The RLR-MAVS-IRF3 axis activates the IFN pathway to restrict Tonate virus (TONV) infection
The RLR-MAVS-IRF3 axis activates the IFN pathway to restrict Tonate virus (TONV) infection
Labadie, T.; Eloiflin, R.; Denis, Z.; Motos, M.; Re, J.; Schussler, M.; Chemarin, M.; Moltini-Conclois, I.; Courgnaud, V.; Misse, D.; Laguette, N.; Majzoub, K.

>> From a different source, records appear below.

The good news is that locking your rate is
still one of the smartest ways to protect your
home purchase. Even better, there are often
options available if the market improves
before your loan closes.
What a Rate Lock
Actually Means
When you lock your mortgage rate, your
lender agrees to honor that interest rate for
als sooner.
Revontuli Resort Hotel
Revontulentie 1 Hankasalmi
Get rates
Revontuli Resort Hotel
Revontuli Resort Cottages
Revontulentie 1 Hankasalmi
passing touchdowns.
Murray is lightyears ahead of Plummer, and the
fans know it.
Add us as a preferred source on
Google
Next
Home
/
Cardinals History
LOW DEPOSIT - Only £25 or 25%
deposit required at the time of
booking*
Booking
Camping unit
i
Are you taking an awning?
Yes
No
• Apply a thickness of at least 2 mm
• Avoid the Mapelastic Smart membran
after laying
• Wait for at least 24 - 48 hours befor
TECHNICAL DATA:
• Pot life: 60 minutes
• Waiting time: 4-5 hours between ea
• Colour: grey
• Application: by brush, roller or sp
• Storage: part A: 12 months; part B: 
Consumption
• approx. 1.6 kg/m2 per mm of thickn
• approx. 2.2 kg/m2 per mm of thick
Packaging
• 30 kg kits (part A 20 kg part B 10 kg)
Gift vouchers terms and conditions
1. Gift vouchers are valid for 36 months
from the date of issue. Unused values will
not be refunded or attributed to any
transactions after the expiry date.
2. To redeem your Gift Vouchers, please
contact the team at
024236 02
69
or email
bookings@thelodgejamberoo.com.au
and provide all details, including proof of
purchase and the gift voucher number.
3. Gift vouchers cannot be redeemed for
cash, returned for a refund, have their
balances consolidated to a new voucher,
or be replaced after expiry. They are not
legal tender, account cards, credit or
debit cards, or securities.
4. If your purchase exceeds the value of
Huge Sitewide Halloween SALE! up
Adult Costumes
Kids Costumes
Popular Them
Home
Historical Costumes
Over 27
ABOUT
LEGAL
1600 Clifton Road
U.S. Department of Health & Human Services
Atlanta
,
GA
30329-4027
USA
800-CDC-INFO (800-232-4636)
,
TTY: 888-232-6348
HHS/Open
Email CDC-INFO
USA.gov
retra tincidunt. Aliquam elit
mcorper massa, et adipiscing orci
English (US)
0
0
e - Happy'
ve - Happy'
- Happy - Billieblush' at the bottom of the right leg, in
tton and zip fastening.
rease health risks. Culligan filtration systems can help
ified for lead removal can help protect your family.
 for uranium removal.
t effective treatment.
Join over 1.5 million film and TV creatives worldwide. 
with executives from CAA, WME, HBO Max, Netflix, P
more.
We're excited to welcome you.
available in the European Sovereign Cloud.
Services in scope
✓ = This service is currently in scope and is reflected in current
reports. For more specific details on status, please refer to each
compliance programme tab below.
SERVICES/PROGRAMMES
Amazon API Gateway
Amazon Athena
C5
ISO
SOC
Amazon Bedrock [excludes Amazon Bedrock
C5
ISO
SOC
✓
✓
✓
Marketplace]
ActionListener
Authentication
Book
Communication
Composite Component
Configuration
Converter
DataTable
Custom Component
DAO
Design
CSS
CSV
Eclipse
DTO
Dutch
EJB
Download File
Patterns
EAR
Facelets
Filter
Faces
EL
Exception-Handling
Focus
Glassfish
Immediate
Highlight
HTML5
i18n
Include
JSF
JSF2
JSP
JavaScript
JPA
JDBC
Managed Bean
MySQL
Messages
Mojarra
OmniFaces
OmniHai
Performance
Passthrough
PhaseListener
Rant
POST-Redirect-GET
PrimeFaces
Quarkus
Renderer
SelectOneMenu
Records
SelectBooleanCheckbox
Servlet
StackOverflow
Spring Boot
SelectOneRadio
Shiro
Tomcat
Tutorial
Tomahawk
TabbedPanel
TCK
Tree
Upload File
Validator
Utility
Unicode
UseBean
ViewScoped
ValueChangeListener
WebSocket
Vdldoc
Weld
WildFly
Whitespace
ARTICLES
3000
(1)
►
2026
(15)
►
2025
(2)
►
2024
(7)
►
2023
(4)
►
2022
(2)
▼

AbstractTonate virus (TONV) is a neglected mosquito-borne alphavirus of the Venezuelan equine encephalitis complex associated with febrile illness, encephalitis, and fetal central nervous system abnormalities. Yet, host pathways that sense TONV infection and restrict its replication remain poorly defined. Here, we investigated the interaction between TONV and the type I interferon (IFN-I) system in human cells. We show that TONV infection led to the accumulation of cytosolic double-stranded RNA and a robust IFN response. RIG-I and MDA5 depletion as well as that of MAVS and IRF3 strongly reduced TONV-induced IFN response. Disruption of RIG-I, MDA5, MAVS, or IRF3 resulted in an increase of dsRNA-positive cells and a higher viral RNA accumulation. Finally, we found that treatment with exogenous IFN-I strongly inhibits TONV replication reducing both viral RNA loads and infectious particle production. Thus, together, our results identify the RIG-I/MDA5-MAVS-IRF3 axis as a major pathway sensing TONV infection and establishing an IFN-I-dependent antiviral state, providing the first molecular characterization of TONV innate immune sensing in human cells.